Implements the feature requested in #26: visualize differential expression (and, symmetrically, differential pathway activity) with plot_features() by exposing them as projection types.

plot_features() gains two new projection values, both driven by a user contrast:

  • projection = "diffexp" — per-cell differential expression for selected genes (optional include_O = TRUE to add the global offset effect). The efficient path evaluates only the selected gene rows and never materialises the full J x N matrix.
  • projection = "diffadb" — per-cell differential pathway activity for selected pathways (requires a gene-level prior C).

Also adds the public accessor model$diffADB(contrast) (returns num_pathways x N).

Design

Every GEDI projection has the form Loadings · DB: ZDB uses Z, ADB uses C.rotation·A, and diffExp uses the differential gene loadings diffQ_Z = [Rk·(H.rotation·contrast)]. diffadb is the missing symmetric member.
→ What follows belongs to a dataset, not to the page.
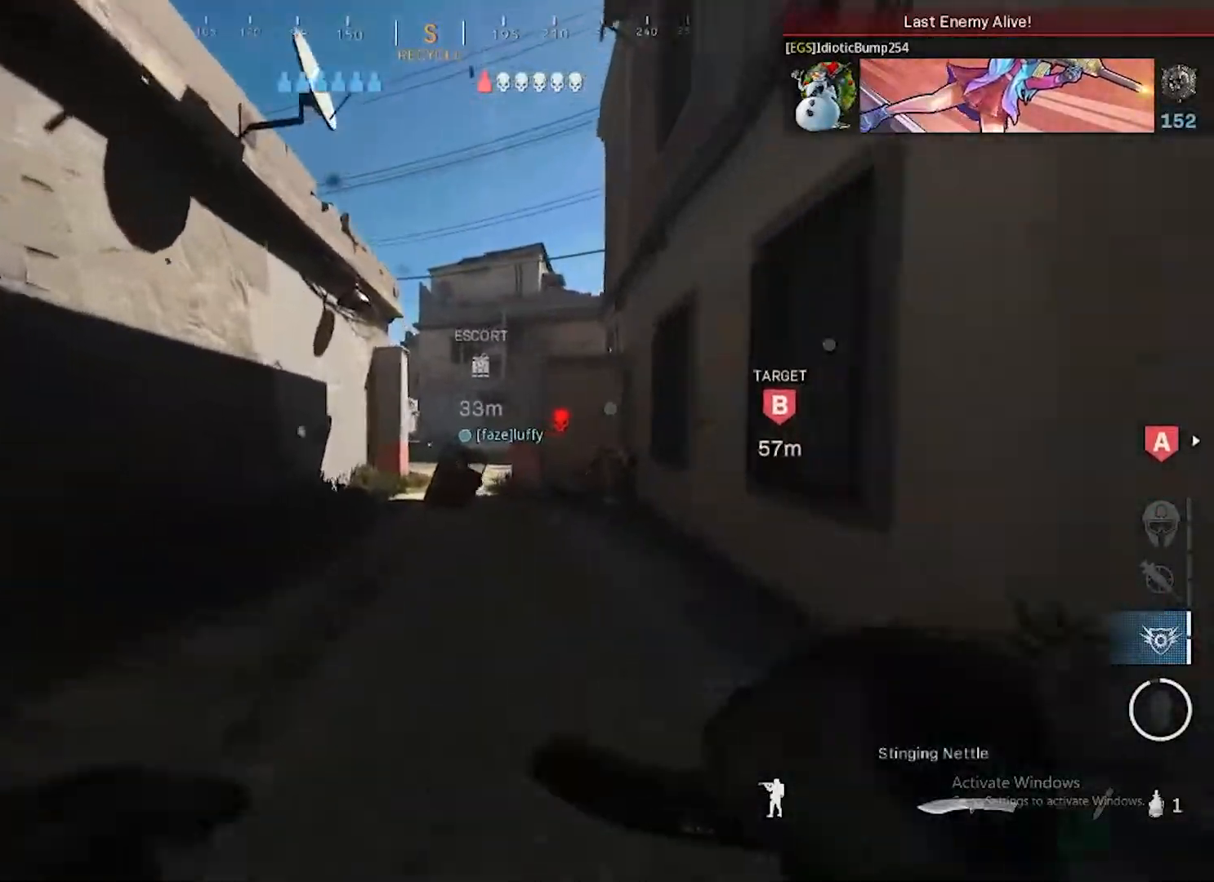
{"buttons": ["L3"], "left_stick": "up", "right_stick": "center", "events": [[17, "L3", "down"], [117, "L3", "up"], [217, "L3", "down"], [333, "L3", "up"], [450, "L3", "down"]]}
Because solve_A() fits A linearly from Z (A = (CᵀC + λI)⁻¹ CᵀZ, λ = 1/S_A), ADB is a fixed linear map of the gene loadings. diffADB is therefore defined as the exact differential of ADB:

diffADB = ADB(Z + diffQ_Z) - ADB(Z) = C.rotation · solve_A(diffQ_Z) · DB

It applies the same solve_A shrinkage operator, so model$diffADB() stays on the same scale as model$projections$ADB (rather than being off by 1 + 1/S_A).

Changes

  • New getDiffADB_cpp kernel (src/gedi_differential.cpp); compute_diffADB wrapper and model$diffADB() method; plot_features() wiring for diffexp/diffadb.
  • Prior matrices are coerced to dense double before mapping into Eigen, so an integer or sparse C (e.g. a 0/1 membership matrix) is handled.
  • NEWS.md entry; regenerated man/, RcppExports.

Testing

  • testthat: 134/134 pass, 0 fail/warn/skip, no regressions. Includes numerical math-invariant checks: solve_A identity, diffADB == ADB(Z+ΔQ) − ADB(Z), a shrinkage-scale regression guard, contrast linearity, and plot-value correctness (efficient path == full matrix).
  • R CMD check: 0 errors, 0 warnings, 3 NOTES — all pre-existing/environmental (uninstalled optional glmnet, cluster clock, -march compile flag); none introduced by this PR.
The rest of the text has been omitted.